Results: In the total sample (N = 1250, 54.2% female, median [interquartile range: IQR] age 51 [39-61] years, 61.3% Crohn's disease, 34.9% active disease), adding the psychological predictors to the model resulted in an increased explained variance in IBD-related disability of 19% compared with a model with only demographic and clinical characteristics [R2adj 38% vs 19%, p <0.001]. The increase in explained variance was higher for patients in clinical remission [ΔR2adj 20%, p <0.001] compared with patients with active disease [ΔR2adj 10%, p <0.001]. Of these predictors, disease acceptance was most strongly associated with disability in the total sample [β = -0.44, p <0.001], as well as in both subgroups [β = -0.47, p <0.001 and β = -0.31, p <0.001 respectively]. Perceived control was not significantly associated with disability when accounting for all other predictors.
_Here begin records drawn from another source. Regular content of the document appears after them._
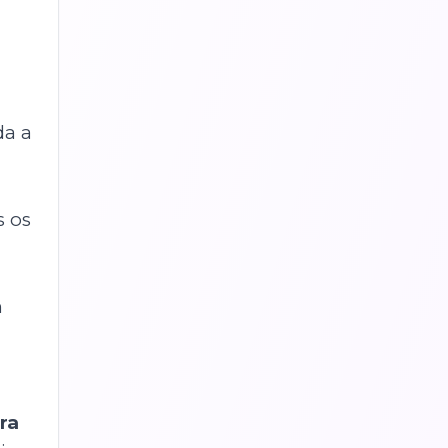
da a
s os
m
.
ra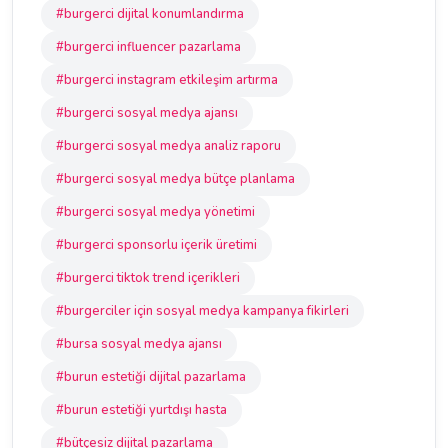
#burgerci dijital konumlandırma
#burgerci influencer pazarlama
#burgerci instagram etkileşim artırma
#burgerci sosyal medya ajansı
#burgerci sosyal medya analiz raporu
#burgerci sosyal medya bütçe planlama
#burgerci sosyal medya yönetimi
#burgerci sponsorlu içerik üretimi
#burgerci tiktok trend içerikleri
#burgerciler için sosyal medya kampanya fikirleri
#bursa sosyal medya ajansı
#burun estetiği dijital pazarlama
#burun estetiği yurtdışı hasta
#bütçesiz dijital pazarlama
Conclusions: Disease acceptance is strongly associated with IBD-related disability, supporting further research into disease acceptance as a treatment target.

对疾病的接受程度与炎症性肠病相关的残疾有独特的关联,但与感知到的控制能力无关。
背景和目的:残疾是炎症性肠病(IBD)患者疾病负担的一个重要方面,有人建议将其作为一个有价值的临床终点。我们旨在研究疾病接受度和感知控制这两个主观健康的心理预测因素与 IBD 相关残疾的关系:在这项横断面研究中,鲁汶大学医院的成年 IBD 患者接受了一项调查,内容包括临床和人口统计学特征、疾病接受度和感知控制(主观健康体验模型问卷)以及 IBD 相关残疾(IBD Disk)。多重线性回归评估了总样本和临床缓解期或活动期患者亚组中与 IBD 相关的残疾预测因素:结果:在总样本(N = 1250,54.2% 为女性,中位数 [IQR] 年龄 51 [39-61] 岁,61.3% 为克罗恩病,34.9% 为活动性疾病)中,与仅包含人口统计学和临床特征的模型相比,将心理预测因素加入模型后,IBD 相关残疾的解释方差增加了 19%(R2adj 38% vs. 19%,p 结论:疾病接受度与 IBD 相关残疾密切相关:疾病接受度与 IBD 相关残疾密切相关,支持将疾病接受度作为治疗目标的进一步研究。
本文章由计算机程序翻译,如有差异,请以英文原文为准。